Tried the free version on OpenRouter with pi.dev and it's competent at tool call...

admiralrohan · 2026-04-01T21:09:44 1775077784

What kind of creative writing are you doing? Fiction or non-fiction like blog posts?

sunaookami · 2026-04-02T08:38:18 1775119098

Fiction. One of my "benchmarks" is giving the model a bunch of (self-made) text and having it simulate a 4chan thread about it. This tests tool use (calling the APIs), some skills, censorship and general creativity. Some models refuse every new turn after reading real 4chan threads ;) Claude is especially good at this surprisingly while GPT fails spectacularly and Gemini is just lazy (and barely usable since it's constantly overloaded). Qwen (coder-model from Qwen CLI, so Qween 3.5) is also very good but sadly not usable in Pi (they detect and block calls outside their CLI).

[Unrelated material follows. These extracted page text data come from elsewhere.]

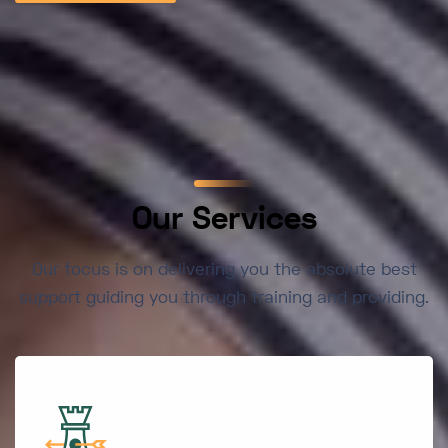
Our Services
Our focus is on delivering you the absolute best
support guiding you through training and providing.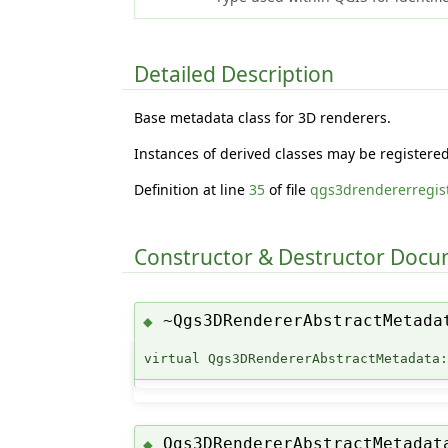
Detailed Description
Base metadata class for 3D renderers.
Instances of derived classes may be registere
Definition at line
35
of file
qgs3drendererregist
Constructor & Destructor Doc
~Qgs3DRendererAbstractMetada
◆
virtual Qgs3DRendererAbstractMetadata
Qgs3DRendererAbstractMetadat
◆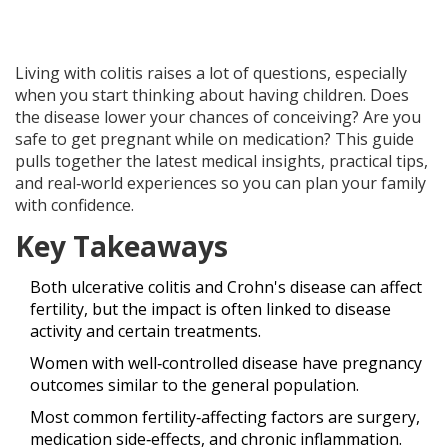
Living with colitis raises a lot of questions, especially
when you start thinking about having children. Does
the disease lower your chances of conceiving? Are you
safe to get pregnant while on medication? This guide
pulls together the latest medical insights, practical tips,
and real‑world experiences so you can plan your family
with confidence.
Key Takeaways
Both ulcerative colitis and Crohn's disease can affect
fertility, but the impact is often linked to disease
activity and certain treatments.
Women with well‑controlled disease have pregnancy
outcomes similar to the general population.
Most common fertility‑affecting factors are surgery,
medication side‑effects, and chronic inflammation.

admiralrohan · 2026-04-02T18:05:36 1775153136

Interesting. Are you running something like Autoresearch loop for writing fiction? How will the agent determine whether the output is good as this is subjective.

sunaookami · 2026-04-03T08:00:15 1775203215

I don't have any advanced setup, creative writing is always subjective. I just one-shot most of the time.

skysniper · 2026-04-01T19:13:02 1775070782

it's actually pretty good at openclaw type of tasks for non technical users: lots of tool calls, some simple programing

sunaookami · 2026-04-01T20:24:36 1775075076

Yeah this kind of stuff. I have no experience with OpenClaw though.